ON THESE COURTS

ON THESE COURTS                                    WAYNE B. DRASH
Posted:  Jan. 9, 2014

On These Courts by Wayne B Drash  NBA All-Star Anfernee & Penny& Hardaway had fame, fortune, and a Nike shoe line. Yet for all his basketball accomplishments, the one thing he lacked was a championship season.

Penny Hardaway, like so many pro athletes, struggled with the question of What now?  When his whirlwind career came to an end in 2007. The answer came from one of his oldest friends, Desmond Merriweather, who was sick with colon cancer and could no longer commit to full-time coaching the Lester Middle School boys basketball team.

On These Courts is the moving story of a superstar who takes over coaching duties in the crime-ridden streets of Memphis he once called home. Coach Penny selflessly helped his young players navigate their way through impossible circumstances: failing grades, incarcerated fathers, gang pressures.

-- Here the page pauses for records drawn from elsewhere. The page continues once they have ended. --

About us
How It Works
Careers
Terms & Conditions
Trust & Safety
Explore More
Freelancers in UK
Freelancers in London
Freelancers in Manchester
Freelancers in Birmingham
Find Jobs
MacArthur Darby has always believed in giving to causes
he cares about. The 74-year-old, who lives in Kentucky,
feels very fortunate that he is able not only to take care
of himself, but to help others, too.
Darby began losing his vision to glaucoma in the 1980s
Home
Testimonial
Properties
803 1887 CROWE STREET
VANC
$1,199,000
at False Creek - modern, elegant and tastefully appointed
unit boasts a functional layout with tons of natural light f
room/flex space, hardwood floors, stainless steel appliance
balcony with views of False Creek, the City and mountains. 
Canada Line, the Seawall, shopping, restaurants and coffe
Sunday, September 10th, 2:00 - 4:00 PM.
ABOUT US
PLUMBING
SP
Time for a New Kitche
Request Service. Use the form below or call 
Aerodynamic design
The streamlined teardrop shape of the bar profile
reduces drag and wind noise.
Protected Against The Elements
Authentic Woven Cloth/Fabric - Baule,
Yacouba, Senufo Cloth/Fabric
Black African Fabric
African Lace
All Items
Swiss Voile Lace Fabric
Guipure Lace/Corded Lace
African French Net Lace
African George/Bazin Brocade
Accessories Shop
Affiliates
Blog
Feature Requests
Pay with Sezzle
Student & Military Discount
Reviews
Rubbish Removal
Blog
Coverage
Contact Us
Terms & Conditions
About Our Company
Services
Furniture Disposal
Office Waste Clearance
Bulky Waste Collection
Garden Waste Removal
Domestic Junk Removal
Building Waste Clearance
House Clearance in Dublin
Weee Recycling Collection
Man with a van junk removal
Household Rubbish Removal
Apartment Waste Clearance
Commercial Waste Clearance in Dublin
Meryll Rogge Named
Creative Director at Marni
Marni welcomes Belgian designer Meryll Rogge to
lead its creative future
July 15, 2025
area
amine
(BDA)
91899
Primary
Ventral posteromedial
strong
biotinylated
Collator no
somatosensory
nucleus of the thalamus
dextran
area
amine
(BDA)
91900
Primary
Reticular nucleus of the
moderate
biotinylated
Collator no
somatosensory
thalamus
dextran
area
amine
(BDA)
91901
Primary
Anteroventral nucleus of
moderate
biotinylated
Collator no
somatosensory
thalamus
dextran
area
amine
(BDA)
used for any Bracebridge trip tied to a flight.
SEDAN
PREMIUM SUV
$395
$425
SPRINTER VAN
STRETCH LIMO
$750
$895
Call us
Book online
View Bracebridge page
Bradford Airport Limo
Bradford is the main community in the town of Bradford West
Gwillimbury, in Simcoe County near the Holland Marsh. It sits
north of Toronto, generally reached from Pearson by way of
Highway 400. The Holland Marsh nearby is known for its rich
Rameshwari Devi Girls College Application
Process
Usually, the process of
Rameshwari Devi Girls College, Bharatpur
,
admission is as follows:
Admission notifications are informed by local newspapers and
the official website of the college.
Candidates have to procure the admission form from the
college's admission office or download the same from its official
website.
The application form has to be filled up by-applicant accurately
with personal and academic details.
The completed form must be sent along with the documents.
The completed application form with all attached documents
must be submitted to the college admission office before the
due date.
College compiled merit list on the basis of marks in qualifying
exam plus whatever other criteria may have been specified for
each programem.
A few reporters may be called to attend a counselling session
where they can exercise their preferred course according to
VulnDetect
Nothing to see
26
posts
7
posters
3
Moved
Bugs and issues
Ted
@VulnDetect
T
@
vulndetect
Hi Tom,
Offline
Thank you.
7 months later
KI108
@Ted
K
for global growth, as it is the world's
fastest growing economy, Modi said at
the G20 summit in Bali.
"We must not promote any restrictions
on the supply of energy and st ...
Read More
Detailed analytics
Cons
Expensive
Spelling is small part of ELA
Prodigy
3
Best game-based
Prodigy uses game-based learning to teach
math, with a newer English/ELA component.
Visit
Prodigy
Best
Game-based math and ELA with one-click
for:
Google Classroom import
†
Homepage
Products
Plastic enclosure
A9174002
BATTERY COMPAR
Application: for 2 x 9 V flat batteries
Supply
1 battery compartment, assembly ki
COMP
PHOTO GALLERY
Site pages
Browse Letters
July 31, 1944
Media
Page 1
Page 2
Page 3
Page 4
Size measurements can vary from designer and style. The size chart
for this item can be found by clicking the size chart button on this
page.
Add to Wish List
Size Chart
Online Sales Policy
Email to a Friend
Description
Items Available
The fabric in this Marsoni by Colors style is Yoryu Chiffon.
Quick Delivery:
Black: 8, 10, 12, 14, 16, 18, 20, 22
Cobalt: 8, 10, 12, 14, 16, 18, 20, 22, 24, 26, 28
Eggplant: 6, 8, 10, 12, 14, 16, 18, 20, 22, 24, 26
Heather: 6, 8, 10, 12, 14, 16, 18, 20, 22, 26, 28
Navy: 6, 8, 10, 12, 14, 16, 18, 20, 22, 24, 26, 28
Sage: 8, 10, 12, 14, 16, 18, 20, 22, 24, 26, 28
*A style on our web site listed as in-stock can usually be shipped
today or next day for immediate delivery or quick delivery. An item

But this is not just a story about Penny; the true stars are the kids on the Lester Lions team who rewarded Penny with his first championship season, winning the state title by one point. A penny.


HUBBY'S REVIEW:
This story about Penney Hardaway, is more than just a basketball book. This is first a story of one friend who is needing help of another friend. You see Penney always gives money for basketball programs and uniforms but this year his friend who has colon cancer needs someone to coach the high school basketball team in one of the roughest inner cities, Memphis TN. Penney says he will do it himself, for this is where he grew up on and in the streets, courts of Memphis. Without a mother or father but a grandmother who made sure that he went to school every day and was inside every night. Who when he got older she went to the courts and dragged him home to the point where even the local gang would tell him to leave if they knew something was about to happen. Because they knew someone was going to make it out of the hood, not by prison or by dying. When he made it to college she made him promise to get his degree she did not care about money or home. She said get your degree it is something that no one take away from you. Because of her and him finishing his degree he was able to coach that year. Then the hard part started trying to get through to a bunch of young kids who had no fathers or mothers or anyone who would stand up for them and make them accountable. He made them not just go to classes but get the grades to play, to act different not to bully other students and if they did not sign a contract with certain set of rules they could not be part of the team. A parent needed to sign also. For the ones that were having problems in school he helped with tutors. His biggest problem was fighting the thing he was around when he was younger. The gangs they had a bigger control on the area and he had to come up with ways to overcome those. This is a book about a man that I only knew a little about, basketball. He does so much more for the game and for Memphis that I wish his story was told more often. For Memphis is a great city and I am not even from there. This is a book that everyone can relate to you don’t have to be a basketball fan. Just a fan of overcoming. I got this book from net galley.